Un an après l’immense succès de son premier roman, La Sainte Touche, Djamel Cherigui revient avec Le Balato, dont la violence latente est contrebalancée par un humour aussi noir qu’irrésistible, et par la bienveillance de l’auteur pour ses (anti) héros, flamboyants paumés, qui tentent de trouver leur place dans un monde où tout ne semble être qu’un éternel recommencement.
Confirmation d’un style
Pour décrire son premier roman La Sainte Touche, nombreux étaient ceux à invoquer différents auteurs, films et séries. Qu’un univers fasse penser à d’autres œuvres littéraires ou audiovisuelles est inévitable, car comme le dit Djamel Cherigui en toute humilité : « Depuis les Grecs, on n’a rien inventé » ! Mais, et son second roman Le Balato le confirme avec brio, Djamel Cherigui a su s’inscrire avec finesse dans ce flux d’œuvres et d’auteurs dont il ne cesse de se nourrir et de s’inspirer, affirmant par-là même son statut d’auteur… même si sa modestie le pousse à ne se décrire que comme « un épicier qui écrit ». Si l’on retrouve dans Le Balato ce style gouailleur où s’entrechoquent termes argotiques, expressions kabyles, langage de la jeunesse et de la rue, on y décèle encore plus l’immense travail de l’auteur sur la langue qu’il rend dansante, percutante, virevoltante. « Je les agite, les brimbale, les ébranle », « je crache, je tousse, je suffoque »… ce rythme ternaire, telle une valse des mots, anime le roman de bout en bout, en rendant la lecture naturelle et fluide. Le lecteur est emporté dans un flot rapide et continu émaillé d’élans poétiques qui lui permettent de reprendre son souffle et qui lui ouvrent de nouvelles perspectives. Avec Le Balato, Djamel Cherigui offre au lecteur ce que ses auteurs préférés lui ont offert : une porte ouverte sur d’autres univers. Dans ses dédicaces notamment, l’auteur invoque les anti-héros de poètes et voyageurs au long cours qui ont façonné son voyage littéraire et qui, si on leur en laisse la chance, peuvent transformer le nôtre.

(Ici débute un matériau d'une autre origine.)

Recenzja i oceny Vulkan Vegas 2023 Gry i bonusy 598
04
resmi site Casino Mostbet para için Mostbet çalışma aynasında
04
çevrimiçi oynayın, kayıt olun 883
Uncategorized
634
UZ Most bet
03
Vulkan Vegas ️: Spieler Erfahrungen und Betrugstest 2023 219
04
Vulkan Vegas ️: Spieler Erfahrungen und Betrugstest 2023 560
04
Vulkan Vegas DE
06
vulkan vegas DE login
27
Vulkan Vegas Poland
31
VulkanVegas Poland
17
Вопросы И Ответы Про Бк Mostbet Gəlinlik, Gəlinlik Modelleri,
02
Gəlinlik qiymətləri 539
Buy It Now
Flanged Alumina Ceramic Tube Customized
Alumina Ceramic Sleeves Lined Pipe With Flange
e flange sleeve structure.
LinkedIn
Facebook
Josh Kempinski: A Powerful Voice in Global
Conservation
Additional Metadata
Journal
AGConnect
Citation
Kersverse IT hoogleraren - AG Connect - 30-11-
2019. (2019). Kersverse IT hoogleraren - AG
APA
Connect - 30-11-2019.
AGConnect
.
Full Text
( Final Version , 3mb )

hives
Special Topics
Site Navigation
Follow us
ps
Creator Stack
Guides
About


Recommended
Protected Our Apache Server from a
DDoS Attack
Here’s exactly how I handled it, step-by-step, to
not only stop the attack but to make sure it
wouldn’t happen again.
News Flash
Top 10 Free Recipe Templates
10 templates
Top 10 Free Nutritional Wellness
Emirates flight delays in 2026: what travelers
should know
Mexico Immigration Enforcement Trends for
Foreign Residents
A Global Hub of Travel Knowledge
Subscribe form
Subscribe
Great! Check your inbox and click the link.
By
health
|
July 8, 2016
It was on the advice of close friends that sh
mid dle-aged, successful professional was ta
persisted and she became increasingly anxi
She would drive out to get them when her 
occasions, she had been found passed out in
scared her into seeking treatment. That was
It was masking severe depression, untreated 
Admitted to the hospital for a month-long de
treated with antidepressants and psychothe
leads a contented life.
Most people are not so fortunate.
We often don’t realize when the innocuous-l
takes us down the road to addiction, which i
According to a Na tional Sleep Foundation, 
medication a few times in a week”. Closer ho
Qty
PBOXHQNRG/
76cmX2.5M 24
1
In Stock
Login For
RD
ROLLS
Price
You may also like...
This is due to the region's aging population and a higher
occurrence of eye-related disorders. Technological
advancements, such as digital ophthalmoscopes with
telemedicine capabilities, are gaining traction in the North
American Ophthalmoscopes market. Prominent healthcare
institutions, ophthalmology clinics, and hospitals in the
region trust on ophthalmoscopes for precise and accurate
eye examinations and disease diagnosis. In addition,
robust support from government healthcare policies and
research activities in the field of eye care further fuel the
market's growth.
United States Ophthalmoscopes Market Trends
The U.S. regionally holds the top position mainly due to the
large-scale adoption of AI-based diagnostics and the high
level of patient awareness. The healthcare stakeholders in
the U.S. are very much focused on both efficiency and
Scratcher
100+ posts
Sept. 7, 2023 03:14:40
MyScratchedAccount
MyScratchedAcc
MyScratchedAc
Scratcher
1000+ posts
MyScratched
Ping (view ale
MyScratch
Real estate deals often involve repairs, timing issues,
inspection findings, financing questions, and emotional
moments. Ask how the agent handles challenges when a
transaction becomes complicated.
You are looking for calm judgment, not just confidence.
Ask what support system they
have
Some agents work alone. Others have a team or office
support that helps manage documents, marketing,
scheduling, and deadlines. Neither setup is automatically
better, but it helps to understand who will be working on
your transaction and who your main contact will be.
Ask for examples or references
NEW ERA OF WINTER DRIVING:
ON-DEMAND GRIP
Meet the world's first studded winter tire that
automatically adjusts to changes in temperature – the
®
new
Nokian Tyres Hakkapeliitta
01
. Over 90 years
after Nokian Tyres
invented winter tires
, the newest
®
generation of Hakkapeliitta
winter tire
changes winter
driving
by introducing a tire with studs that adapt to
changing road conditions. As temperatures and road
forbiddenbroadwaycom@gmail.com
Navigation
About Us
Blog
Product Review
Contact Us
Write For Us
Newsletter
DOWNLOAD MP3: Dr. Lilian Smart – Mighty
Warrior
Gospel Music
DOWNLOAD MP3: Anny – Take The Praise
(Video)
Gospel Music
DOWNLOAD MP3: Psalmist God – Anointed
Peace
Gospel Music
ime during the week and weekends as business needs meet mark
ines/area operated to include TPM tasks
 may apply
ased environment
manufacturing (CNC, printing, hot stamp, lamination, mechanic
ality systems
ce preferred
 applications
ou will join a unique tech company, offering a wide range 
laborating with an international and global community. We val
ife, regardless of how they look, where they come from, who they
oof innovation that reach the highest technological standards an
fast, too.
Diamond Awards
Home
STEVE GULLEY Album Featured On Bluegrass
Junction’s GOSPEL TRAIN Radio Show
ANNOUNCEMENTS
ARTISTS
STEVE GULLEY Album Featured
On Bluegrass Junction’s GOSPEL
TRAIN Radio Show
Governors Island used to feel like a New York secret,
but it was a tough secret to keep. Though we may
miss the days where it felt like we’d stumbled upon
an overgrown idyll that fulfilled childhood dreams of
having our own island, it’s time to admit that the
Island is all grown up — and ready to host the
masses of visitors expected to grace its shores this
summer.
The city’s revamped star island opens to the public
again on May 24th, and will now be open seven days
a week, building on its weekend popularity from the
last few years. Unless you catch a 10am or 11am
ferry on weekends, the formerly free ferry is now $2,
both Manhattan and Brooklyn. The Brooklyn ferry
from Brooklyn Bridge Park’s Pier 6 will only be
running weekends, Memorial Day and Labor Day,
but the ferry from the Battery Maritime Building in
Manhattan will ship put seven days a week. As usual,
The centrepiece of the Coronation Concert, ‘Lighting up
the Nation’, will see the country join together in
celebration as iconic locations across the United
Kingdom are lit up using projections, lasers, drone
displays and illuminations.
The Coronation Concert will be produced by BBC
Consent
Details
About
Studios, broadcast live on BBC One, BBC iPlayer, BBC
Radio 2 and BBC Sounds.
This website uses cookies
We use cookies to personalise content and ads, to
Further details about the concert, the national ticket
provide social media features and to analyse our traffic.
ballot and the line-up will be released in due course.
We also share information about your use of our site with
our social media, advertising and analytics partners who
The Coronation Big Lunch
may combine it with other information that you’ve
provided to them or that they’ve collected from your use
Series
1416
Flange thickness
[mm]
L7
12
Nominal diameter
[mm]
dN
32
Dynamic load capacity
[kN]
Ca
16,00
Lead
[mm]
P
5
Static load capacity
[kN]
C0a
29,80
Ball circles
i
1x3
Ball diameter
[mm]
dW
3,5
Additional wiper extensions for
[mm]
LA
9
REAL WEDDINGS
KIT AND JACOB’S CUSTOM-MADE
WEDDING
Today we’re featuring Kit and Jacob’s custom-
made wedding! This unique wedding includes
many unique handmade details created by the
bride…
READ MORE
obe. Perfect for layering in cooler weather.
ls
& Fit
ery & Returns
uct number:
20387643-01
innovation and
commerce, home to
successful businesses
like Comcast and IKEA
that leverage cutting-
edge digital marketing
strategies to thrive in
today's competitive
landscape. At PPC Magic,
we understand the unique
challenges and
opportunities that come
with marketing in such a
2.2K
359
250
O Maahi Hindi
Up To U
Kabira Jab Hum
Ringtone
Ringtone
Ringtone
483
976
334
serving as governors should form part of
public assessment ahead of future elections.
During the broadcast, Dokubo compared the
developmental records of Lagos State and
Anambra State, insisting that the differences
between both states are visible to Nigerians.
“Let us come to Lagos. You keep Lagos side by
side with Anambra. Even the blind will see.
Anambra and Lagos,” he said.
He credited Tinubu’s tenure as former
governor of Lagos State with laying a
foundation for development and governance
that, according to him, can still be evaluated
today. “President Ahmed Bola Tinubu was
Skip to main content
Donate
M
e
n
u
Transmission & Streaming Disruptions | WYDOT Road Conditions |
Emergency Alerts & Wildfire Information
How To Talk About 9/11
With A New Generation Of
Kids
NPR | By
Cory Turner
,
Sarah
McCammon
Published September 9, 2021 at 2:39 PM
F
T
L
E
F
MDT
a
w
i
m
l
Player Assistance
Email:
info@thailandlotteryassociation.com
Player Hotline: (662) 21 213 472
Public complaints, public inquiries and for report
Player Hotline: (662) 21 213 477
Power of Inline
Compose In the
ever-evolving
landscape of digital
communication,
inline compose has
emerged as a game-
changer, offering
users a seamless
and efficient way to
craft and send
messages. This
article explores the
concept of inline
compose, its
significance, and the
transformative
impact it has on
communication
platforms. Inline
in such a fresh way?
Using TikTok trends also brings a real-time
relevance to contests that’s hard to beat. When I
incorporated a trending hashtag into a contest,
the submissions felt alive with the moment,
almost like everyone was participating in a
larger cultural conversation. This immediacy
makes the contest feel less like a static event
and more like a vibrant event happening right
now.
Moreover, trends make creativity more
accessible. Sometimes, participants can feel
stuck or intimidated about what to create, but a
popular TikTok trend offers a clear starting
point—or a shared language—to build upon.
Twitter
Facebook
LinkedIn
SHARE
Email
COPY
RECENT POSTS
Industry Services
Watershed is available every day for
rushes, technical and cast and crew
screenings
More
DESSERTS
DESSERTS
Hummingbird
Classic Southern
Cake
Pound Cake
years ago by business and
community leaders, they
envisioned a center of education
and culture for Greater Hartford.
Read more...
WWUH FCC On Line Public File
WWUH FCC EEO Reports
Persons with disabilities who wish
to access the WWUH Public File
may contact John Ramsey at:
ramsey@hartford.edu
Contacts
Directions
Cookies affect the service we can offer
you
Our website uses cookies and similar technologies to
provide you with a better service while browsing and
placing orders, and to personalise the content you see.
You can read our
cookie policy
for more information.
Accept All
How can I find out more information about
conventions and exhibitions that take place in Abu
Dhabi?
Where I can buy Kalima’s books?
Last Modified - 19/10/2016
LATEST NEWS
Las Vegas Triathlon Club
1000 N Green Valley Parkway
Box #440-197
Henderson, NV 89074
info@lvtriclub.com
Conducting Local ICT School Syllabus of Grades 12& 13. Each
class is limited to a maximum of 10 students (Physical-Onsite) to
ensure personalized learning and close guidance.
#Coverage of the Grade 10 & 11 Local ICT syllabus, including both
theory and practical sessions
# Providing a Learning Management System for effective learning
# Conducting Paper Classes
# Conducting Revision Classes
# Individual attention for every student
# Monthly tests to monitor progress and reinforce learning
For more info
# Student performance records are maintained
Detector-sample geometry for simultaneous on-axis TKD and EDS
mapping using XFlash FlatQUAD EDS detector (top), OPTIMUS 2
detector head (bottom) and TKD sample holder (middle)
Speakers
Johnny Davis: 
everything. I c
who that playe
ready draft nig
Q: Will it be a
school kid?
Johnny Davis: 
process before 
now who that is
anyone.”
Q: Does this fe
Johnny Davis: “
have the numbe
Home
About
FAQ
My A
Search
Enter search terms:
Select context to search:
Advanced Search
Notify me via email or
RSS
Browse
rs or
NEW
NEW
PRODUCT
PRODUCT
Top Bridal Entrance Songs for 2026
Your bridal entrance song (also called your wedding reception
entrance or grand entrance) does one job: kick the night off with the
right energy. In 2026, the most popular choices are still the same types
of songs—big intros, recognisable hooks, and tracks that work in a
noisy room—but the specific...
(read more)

Un roman à la portée universelle
Après l’épicerie la Belle Saison dans La Sainte Touche, Djamel Cherigui donne pour décor au Balato le bar le Saturne (toujours dans le Nord, si cher au Roubaisien). Des lieux qui sont comme autant de petits théâtres du quotidien dont Cherigui a été un acteur et un observateur assidu, ce qui donne à ses romans ce goût de l’authentique. Mais ces lieux sont aussi et surtout des lieux essentiels à la communauté, où chacun peut tenir un rôle. Nous partageons tous cette angoisse de se sentir inutile, de ne pas trouver notre place. Tous les personnages du roman, surtout les deux jeunes Bombonne et le Suisse, sont ébranlés par cette sourde hantise… et chacun à sa façon, pas toujours très légale, tente de renverser l’ordre établi pour s’élever et exister. Mais le combat est inégal, car tous font face à un monde pris dans ce que l’auteur appelle « l’immuavolution », un monde où tout se transforme mais rien ne change, un monde où les traumas de l’Histoire, les secrets de famille, les successions d’espoirs et de désillusions les enferment dans un éternel recommencement. Des thématiques universelles qui nous touchent tous, nous tous qui sommes englués dans « cette masse collante et poisseuse qu’on appelle communément la condition humaine ». Et pourtant, parce que Djamel Cherigui ne juge aucun personnage, qu’il regarde chacun avec tendresse, bienveillance et une bonne dose d’humour, il laisse entrevoir l’espoir, la lumière et rappelle que dans anti-héros figure bien le mot héros.
Roman picaresque, saga familiale, fresque sociale, polar, roman d’amour et d’humour, Le Balato est tout cela… et surtout le roman d’un auteur qui transforme l’essai et confirme son immense talent.